Voltage-gated sodium channels are critical determinants of neuronal and muscle cellular excitability. These channels may also play a crucial role in chronic pain, epilepsy and other neurological disorders. However, investigations into the precise functional role that specific sodium channel isoforms play in normal and abnormal cellular excitability is lacking. A main objective of our research is to identify molecular mechanism(s) underlying alterations in the electrical excitability of sensory neurons. Experimental and clinical studies have clearly shown that the peripheral nerve fibers, and the neuronal cell bodies that give rise to them, can become hyperexcitable after injury and that this hyperexcitability contributes to neuropathic pain. Changes in sodium currents are likely to alter the excitability of sensory neurons, and could contribute to the reduced threshold for repetitive firing and increased level of spontaneous firing that has been observed in injured and inflamed sensory neurons. Subthreshold sodium currents, currents that are active at membrane potentials negative to the threshold for action potential generation, can play crucial roles in regulating electrogenesis in neurons. The present proposal focuses on tetrodotoxin-sensitive subthreshold sodium currents in sensory neurons and their role in chronic pain mechanisms. This project will address the hypothesis that altered sodium currents play a crucial role in the development of enhanced excitability associated with chronic pain with the following specific aims: 1. Characterize the properties of sodium currents in cutaneous afferent dorsal root ganglion neurons acutely isolated from normal adult rats, after chronic peripheral inflammation and after peripheral nerve injury. 2. Determine how specific sodium channel isoforms contribute to sodium currents in control and sensitized neurons. 3. Examine the effect of sodium channel mutations that cause the inherited painful neuropathy primary erythermalgia in humans on Nav1.7 sodium channel properties and excitability in sensory neurons.
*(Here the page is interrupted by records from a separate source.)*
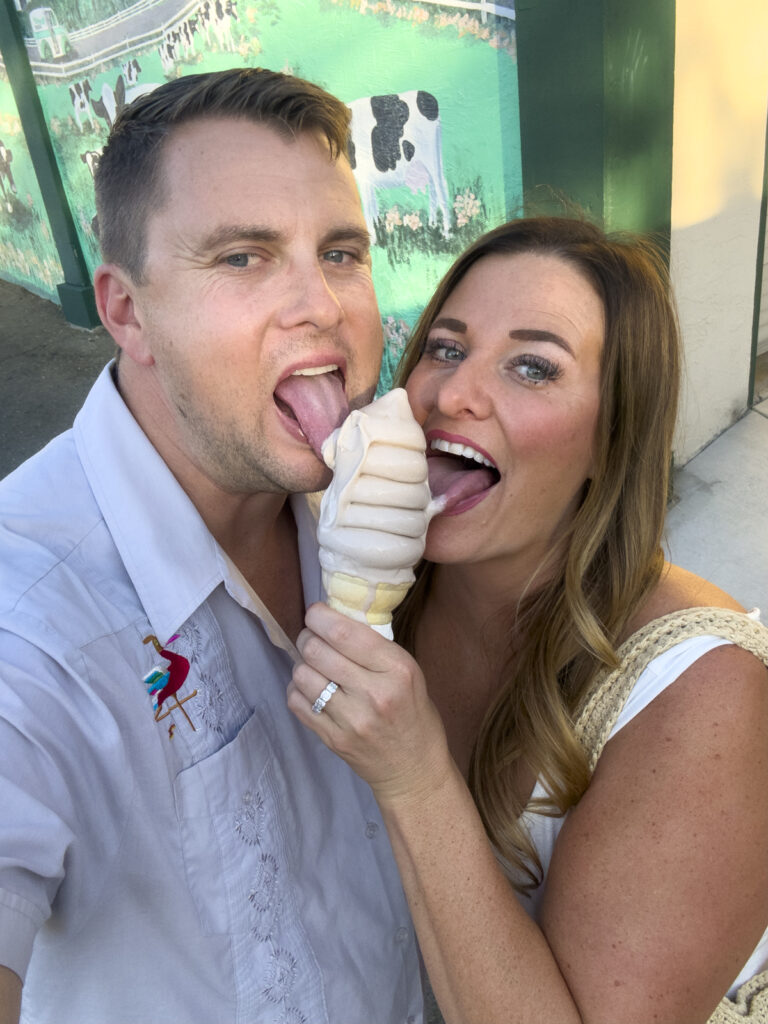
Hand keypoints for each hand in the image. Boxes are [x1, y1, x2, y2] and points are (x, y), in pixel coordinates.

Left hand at [287, 603, 450, 804]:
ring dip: (302, 664)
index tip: (315, 613)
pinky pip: (297, 703)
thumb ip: (375, 649)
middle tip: (311, 637)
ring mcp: (351, 720)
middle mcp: (374, 693)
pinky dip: (298, 689)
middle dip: (307, 637)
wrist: (414, 769)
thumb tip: (334, 620)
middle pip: (317, 651)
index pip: (345, 633)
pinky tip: (310, 689)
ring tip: (312, 665)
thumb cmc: (414, 714)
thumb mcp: (409, 672)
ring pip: (302, 675)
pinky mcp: (333, 739)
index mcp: (397, 669)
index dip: (320, 617)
Understanding the changes that occur in the sodium currents of sensory neurons following inflammation and/or nerve injury and how specific sodium channel isoforms contribute to these changes should enhance our understanding of the normal and abnormal physiology of sensory neurons and should aid the development of new therapeutic strategies for the treatment of pain.
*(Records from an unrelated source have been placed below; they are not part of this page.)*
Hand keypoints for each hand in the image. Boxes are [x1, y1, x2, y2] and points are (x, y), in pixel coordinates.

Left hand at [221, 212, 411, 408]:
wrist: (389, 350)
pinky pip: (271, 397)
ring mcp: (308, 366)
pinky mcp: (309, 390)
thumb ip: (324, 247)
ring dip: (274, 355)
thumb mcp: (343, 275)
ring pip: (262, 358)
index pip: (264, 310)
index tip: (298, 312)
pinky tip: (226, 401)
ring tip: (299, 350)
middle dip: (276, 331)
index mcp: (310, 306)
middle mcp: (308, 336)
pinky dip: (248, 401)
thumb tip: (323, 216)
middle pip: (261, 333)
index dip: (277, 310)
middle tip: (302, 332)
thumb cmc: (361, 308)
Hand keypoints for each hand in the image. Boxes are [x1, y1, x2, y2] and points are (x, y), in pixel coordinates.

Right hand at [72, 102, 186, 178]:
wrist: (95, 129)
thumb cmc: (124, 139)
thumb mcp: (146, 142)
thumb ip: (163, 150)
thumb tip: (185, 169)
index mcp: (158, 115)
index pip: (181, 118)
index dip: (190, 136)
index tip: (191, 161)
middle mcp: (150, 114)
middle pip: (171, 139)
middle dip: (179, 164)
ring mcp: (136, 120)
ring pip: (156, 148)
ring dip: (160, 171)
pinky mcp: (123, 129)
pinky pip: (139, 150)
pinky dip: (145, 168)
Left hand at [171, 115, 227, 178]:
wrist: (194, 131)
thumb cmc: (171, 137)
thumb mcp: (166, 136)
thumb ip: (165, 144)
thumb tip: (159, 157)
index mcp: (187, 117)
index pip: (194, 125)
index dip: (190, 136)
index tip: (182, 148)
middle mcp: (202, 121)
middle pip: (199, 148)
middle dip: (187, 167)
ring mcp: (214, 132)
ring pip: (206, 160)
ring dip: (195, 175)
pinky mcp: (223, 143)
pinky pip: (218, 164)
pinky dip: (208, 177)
电压门控钠通道是神经元和肌肉细胞兴奋性的关键决定因素。 这些通道也可能在慢性疼痛，癫痫和其他神经系统疾病中发挥关键作用。 然而，对特定钠通道亚型在正常细胞中发挥的确切功能作用的研究， 并且缺乏异常的细胞兴奋性。我们研究的一个主要目标是鉴定分子 感觉神经元电兴奋性改变的潜在机制。实验和 临床研究已经清楚地表明，周围神经纤维和神经元细胞体， 对他们来说，在受伤后会变得过度兴奋，这种过度兴奋有助于神经病理性 痛苦钠电流的变化可能会改变感觉神经元的兴奋性， 重复性放电阈值降低，自发性放电水平增加， 在受伤和发炎的感觉神经元中观察到。阈下钠电流，在 膜电位负于动作电位产生的阈值，可以在 调节神经元中的电发生。目前的建议集中在河豚毒素敏感的亚阈值 感觉神经元的钠电流及其在慢性疼痛机制中的作用。 这个项目将解决的假设，改变钠电流发挥了至关重要的作用， 发展与慢性疼痛相关的增强的兴奋性，具有以下特定目的：1. 皮肤传入背根神经节神经元钠电流的性质 分离自正常成年大鼠、慢性外周炎症后和外周神经损伤后。2. 确定特定的钠通道亚型如何在对照和致敏中对钠电流做出贡献 神经元3.检查导致遗传性疼痛性神经病的钠通道突变的影响 在感觉神经元中的Nav1.7钠通道特性和兴奋性。 了解炎症后感觉神经元钠电流的变化 和/或神经损伤，以及特定钠通道亚型如何促成这些变化， 我们对感觉神经元的正常和异常生理学的理解， 开发用于治疗疼痛的新治疗策略。